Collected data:

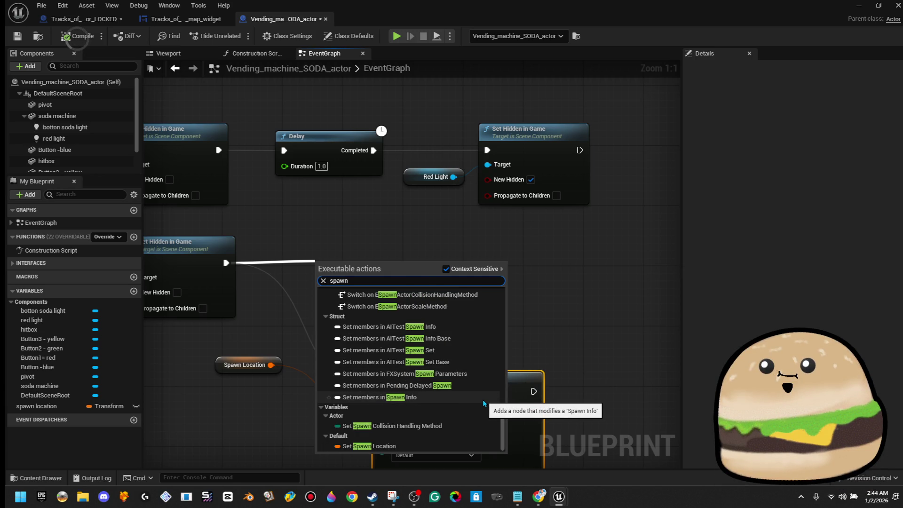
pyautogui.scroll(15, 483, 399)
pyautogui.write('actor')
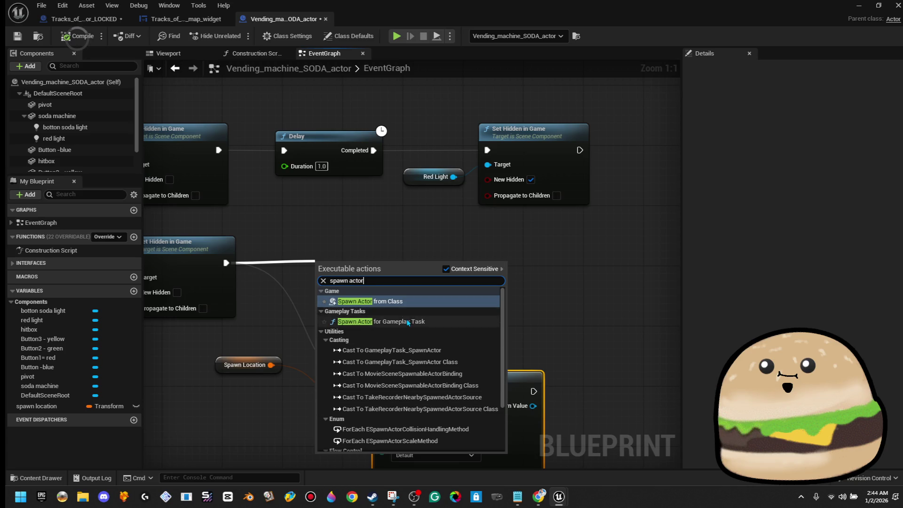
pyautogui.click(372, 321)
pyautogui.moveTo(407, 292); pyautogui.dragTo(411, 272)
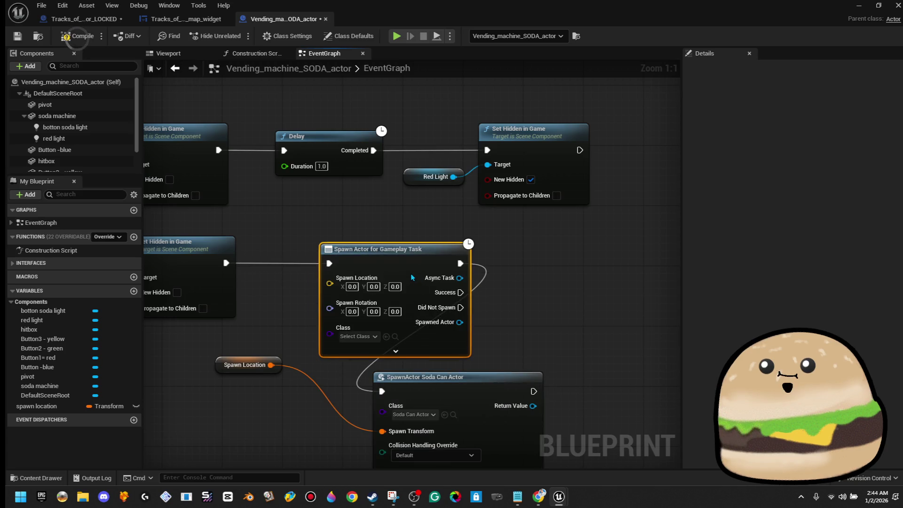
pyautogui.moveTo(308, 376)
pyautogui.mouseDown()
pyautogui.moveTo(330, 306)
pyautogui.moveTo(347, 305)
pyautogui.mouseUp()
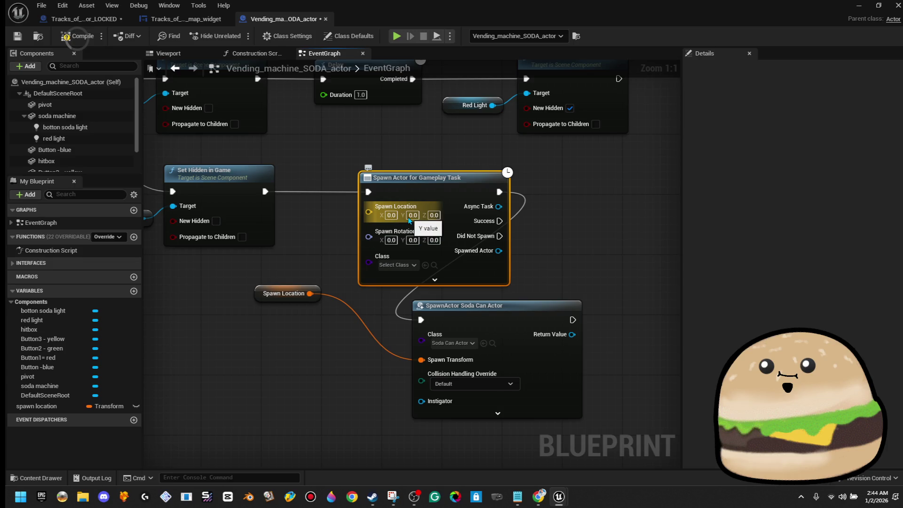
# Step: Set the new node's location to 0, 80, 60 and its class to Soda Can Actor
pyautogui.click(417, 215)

What you have to do:
Repeat the records above word for word, apart from the pictures.

Result of the exercise:
pyautogui.scroll(15, 483, 399)
pyautogui.write('actor')
pyautogui.click(372, 321)
pyautogui.moveTo(407, 292); pyautogui.dragTo(411, 272)
pyautogui.moveTo(308, 376)
pyautogui.mouseDown()
pyautogui.moveTo(330, 306)
pyautogui.moveTo(347, 305)
pyautogui.mouseUp()
# Step: Set the new node's location to 0, 80, 60 and its class to Soda Can Actor
pyautogui.click(417, 215)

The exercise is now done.